Obituaries

Neil Simon, Legendary American Playwright Behind The Odd Couple, Has Died

Simon is also the author of ”Brighton Beach Memoirs” and ”Sweet Charity”.

| New York City |

August 26, 2018

Prolific playwright Neil Simon has died at the age of xx.
Prolific playwright Neil Simon has died at the age of 91.
(© David Gordon)

Neil Simon, one of America's foremost playwrights, has died at the age of 91. His wife, Elaine Joyce Simon, was at his bedside along with his daughters, Ellen Simon and Nancy Simon.

Born Marvin Neil Simon in the Bronx on July 4, 1927, the playwright grew up in Washington Heights. His father, Irving Simon, was a garment salesman, while his mother, Mamie Simon, was a homemaker. He graduated from DeWitt Clinton High School at 16 and quickly signed up for the Army Air Force Reserve. He was assigned to the Lowry Air Force Base in 1945 and attended the University of Denver for a yearlong period shortly thereafter.
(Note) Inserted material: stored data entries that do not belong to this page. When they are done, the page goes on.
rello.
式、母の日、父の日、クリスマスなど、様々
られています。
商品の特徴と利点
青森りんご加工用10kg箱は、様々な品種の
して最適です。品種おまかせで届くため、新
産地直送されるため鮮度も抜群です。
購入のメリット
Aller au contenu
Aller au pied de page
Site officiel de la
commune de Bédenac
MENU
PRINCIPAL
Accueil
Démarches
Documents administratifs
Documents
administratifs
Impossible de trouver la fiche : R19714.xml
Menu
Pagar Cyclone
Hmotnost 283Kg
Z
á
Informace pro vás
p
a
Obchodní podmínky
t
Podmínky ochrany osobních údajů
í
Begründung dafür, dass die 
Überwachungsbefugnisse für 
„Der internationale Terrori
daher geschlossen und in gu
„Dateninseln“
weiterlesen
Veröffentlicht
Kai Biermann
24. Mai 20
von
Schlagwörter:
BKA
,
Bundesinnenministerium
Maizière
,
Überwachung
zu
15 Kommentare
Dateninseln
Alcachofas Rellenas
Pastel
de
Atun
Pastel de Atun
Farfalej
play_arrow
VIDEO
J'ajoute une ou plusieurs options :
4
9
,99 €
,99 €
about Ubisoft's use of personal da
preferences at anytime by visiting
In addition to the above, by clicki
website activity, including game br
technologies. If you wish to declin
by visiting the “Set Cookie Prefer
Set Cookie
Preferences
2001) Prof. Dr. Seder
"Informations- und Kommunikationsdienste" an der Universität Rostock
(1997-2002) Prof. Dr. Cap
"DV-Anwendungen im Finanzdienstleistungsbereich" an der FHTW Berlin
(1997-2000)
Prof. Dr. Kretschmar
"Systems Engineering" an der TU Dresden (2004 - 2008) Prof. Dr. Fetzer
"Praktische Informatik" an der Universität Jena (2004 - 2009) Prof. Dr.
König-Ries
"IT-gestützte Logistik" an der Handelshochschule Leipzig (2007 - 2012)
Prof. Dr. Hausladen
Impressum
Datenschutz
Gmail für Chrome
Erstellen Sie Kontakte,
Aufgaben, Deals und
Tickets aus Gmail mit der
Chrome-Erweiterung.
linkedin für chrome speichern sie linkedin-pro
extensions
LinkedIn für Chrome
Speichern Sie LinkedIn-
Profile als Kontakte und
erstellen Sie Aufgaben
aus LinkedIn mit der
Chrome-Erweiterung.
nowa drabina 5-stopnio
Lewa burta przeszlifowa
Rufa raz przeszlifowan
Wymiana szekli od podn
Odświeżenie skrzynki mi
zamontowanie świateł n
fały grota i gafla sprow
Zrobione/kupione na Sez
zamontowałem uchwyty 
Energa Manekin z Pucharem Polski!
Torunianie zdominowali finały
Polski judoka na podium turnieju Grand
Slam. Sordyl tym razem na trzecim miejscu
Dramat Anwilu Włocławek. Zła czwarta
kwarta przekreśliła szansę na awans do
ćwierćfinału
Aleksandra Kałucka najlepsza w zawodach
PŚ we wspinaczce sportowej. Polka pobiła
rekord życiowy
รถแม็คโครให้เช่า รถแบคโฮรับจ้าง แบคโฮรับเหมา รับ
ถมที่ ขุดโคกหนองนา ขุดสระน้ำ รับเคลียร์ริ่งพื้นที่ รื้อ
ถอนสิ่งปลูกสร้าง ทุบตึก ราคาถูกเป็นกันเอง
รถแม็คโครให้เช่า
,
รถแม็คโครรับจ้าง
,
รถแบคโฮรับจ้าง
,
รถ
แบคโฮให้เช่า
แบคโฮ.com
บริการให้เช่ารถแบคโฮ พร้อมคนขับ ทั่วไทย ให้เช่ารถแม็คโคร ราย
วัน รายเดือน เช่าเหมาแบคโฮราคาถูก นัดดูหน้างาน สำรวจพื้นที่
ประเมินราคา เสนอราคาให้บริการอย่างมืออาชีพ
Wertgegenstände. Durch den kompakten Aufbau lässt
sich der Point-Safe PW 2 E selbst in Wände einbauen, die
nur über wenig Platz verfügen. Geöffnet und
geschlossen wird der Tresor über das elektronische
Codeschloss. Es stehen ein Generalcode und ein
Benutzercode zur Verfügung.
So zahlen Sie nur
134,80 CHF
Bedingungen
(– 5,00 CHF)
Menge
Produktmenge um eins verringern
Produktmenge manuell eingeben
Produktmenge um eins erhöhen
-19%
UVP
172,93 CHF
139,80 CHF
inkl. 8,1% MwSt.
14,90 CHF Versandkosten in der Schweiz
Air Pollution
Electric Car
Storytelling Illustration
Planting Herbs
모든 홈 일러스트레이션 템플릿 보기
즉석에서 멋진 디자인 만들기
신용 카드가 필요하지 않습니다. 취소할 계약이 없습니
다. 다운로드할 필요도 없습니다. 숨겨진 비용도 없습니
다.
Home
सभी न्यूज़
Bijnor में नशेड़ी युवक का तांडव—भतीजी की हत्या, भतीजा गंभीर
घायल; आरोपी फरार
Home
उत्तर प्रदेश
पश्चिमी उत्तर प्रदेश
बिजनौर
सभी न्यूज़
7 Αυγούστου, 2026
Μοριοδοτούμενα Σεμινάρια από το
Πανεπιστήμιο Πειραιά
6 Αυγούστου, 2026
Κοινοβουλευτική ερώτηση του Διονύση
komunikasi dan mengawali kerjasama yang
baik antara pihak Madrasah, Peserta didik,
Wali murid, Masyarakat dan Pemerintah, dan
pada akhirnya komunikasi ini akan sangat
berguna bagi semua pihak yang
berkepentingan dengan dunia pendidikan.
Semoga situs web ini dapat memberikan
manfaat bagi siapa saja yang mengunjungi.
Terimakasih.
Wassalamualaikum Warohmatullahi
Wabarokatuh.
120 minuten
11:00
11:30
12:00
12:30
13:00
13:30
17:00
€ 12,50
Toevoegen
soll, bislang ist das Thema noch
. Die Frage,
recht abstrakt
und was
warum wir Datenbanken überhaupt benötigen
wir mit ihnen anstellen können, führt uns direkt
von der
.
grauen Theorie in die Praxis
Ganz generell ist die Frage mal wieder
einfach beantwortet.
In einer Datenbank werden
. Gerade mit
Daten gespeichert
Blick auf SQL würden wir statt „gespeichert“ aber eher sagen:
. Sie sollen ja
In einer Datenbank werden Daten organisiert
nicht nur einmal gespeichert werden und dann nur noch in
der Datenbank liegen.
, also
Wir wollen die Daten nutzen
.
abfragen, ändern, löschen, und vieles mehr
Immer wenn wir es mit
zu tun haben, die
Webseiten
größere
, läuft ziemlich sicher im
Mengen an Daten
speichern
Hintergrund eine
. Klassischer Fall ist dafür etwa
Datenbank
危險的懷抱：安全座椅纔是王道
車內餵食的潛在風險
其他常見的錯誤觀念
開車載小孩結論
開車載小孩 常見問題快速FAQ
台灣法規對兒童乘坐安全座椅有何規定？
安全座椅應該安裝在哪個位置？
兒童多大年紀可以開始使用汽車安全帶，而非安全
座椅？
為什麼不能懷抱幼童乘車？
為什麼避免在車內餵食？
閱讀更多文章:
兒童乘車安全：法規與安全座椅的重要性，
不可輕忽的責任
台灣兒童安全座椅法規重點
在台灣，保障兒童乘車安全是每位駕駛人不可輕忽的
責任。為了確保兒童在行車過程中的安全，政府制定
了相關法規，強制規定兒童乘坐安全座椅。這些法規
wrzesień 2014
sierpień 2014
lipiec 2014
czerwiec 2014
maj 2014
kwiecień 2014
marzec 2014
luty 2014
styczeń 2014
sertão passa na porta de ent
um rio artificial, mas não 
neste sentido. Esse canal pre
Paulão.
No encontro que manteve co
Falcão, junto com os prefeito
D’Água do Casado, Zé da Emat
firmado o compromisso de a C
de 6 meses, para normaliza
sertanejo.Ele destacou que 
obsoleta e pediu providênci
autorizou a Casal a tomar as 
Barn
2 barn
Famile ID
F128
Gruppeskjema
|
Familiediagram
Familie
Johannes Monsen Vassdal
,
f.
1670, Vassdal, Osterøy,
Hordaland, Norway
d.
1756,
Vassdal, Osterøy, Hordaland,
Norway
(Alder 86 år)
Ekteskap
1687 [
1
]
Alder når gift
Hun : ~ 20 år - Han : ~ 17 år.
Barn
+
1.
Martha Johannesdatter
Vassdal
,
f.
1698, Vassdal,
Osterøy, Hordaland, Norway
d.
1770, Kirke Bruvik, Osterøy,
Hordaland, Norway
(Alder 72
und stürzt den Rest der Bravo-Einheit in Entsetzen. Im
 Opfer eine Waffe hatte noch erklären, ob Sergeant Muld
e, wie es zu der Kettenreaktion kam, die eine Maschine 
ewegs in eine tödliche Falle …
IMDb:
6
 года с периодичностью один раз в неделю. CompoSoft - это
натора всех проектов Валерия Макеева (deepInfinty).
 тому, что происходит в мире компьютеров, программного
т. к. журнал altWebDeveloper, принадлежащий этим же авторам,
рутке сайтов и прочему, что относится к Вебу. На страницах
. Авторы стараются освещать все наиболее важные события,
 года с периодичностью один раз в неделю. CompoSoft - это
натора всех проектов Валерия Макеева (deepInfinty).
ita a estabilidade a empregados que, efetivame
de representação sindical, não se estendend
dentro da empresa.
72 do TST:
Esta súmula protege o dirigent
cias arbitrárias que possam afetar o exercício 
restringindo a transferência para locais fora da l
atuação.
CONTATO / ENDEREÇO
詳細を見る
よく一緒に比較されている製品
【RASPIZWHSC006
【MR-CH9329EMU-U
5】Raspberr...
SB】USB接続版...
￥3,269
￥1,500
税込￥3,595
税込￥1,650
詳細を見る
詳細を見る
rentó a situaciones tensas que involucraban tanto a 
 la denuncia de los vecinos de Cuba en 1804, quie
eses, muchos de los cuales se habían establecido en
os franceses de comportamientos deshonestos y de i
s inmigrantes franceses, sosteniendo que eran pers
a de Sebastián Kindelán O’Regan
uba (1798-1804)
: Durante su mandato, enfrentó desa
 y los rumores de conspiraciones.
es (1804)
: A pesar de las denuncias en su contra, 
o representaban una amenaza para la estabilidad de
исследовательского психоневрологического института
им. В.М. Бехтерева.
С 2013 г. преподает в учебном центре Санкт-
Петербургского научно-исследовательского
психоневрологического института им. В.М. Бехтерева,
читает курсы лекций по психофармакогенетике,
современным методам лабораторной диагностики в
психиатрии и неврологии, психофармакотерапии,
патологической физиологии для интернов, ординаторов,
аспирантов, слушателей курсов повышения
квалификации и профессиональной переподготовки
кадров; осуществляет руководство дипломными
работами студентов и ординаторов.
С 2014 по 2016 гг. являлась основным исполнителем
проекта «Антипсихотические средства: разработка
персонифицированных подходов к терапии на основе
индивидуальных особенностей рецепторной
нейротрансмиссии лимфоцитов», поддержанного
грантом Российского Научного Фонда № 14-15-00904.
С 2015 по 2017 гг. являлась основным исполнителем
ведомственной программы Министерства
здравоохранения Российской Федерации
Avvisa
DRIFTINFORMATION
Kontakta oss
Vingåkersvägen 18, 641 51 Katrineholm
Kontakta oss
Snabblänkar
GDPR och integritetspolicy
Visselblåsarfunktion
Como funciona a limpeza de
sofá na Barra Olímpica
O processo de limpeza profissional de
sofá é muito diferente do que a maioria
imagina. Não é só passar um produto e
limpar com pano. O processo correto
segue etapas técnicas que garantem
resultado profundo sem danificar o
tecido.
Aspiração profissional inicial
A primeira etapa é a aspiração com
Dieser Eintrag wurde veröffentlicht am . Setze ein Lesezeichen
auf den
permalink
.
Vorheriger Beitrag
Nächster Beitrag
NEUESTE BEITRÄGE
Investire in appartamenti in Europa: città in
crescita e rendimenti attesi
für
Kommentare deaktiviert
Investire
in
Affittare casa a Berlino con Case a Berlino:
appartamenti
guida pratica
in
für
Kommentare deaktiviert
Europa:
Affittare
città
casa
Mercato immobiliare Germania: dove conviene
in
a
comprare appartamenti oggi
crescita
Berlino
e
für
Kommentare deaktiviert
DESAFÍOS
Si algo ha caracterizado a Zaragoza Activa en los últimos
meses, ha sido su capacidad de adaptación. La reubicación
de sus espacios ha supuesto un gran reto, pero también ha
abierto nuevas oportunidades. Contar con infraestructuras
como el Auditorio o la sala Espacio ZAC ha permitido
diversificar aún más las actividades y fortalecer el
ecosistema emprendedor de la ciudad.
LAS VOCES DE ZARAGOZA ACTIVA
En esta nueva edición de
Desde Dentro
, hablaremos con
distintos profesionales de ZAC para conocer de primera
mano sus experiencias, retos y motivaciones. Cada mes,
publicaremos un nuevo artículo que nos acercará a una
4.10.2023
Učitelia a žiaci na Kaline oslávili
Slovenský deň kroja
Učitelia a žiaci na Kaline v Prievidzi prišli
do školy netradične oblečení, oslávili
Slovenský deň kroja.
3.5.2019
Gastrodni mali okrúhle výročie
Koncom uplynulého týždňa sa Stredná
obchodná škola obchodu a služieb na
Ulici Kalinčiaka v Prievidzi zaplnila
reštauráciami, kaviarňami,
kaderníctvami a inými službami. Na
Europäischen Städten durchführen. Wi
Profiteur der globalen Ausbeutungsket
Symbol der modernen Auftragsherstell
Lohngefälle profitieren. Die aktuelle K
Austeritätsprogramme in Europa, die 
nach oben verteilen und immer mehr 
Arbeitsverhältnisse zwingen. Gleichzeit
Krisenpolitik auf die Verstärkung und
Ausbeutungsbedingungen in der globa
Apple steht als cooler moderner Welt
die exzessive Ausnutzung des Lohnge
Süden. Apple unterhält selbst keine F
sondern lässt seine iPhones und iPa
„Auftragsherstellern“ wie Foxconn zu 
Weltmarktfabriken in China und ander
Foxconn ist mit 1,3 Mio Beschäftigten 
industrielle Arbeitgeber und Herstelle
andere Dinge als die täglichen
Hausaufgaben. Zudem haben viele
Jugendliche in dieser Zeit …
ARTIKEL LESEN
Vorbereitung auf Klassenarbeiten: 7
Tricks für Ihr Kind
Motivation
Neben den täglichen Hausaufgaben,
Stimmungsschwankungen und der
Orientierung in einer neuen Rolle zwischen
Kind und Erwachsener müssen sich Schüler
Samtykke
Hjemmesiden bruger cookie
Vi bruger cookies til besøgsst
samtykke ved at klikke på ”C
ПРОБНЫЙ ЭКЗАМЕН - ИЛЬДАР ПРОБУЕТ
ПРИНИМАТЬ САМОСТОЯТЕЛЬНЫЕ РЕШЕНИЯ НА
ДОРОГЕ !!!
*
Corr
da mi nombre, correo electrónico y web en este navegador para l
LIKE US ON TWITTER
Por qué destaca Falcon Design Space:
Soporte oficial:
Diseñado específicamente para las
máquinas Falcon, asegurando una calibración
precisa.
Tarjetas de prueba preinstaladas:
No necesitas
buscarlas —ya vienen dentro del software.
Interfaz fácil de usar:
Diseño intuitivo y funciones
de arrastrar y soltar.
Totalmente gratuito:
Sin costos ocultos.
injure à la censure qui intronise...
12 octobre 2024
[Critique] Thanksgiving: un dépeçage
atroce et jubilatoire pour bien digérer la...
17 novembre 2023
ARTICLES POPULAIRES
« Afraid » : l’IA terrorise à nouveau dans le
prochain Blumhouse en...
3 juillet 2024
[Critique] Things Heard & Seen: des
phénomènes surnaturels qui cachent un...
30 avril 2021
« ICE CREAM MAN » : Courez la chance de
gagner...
With his brother, Danny, Simon took a job writing radio scripts for the series The Robert Q. Lewis Show. This led to their hiring at The Phil Silvers Show and Sid Caesar's Your Show of Shows, where he worked alongside the likes of Carl Reiner, Mel Brooks, and Woody Allen, among others. Simon received Emmys for both of those writing jobs and told of his experiences in his 1993 play Laughter on the 23rd Floor.

Simon transitioned into playwriting in the 1960s. His first Broadway play, Come Blow Your Horn, played 678 performances at the Brooks Atkinson Theatre in 1961. He followed that up with Barefoot in the Park in 1963 and the Tony Award-winning The Odd Couple in 1965, which later became a popular film and television series. He won a Tony Award for that comedy and cemented his reputation as one of Broadway's important young playwrights.

All told, he collected three Tony Awards for his plays, receiving the two others for 1985's Biloxi Blues and 1991's Lost in Yonkers, for which he also received the Pulitzer Prize. His many other plays include Brighton Beach Memoirs, Broadway Bound, and The Sunshine Boys. During his career, it was not unusual for Simon to have two Broadway shows running concurrently, sometimes three, and once, in 1966, he had four (Barefoot in the Park, The Odd Couple, Sweet Charity, and The Star-Spangled Girl).

Also an accomplished librettist for musical theater, Simon penned the books for the musicals Little Me, Sweet Charity, Promises, Promises, The Goodbye Girl, and They're Playing Our Song. Additionally, Simon worked as an uncredited script doctor on several musicals, most notably A Chorus Line.

Simon's last original play in New York was 2003's Rose's Dilemma. He was a Kennedy Center Honors recipient, as well as a winner of the Mark Twain Prize for American Humor.

In 1983, he became the only living playwright to have a Broadway theater named in his honor.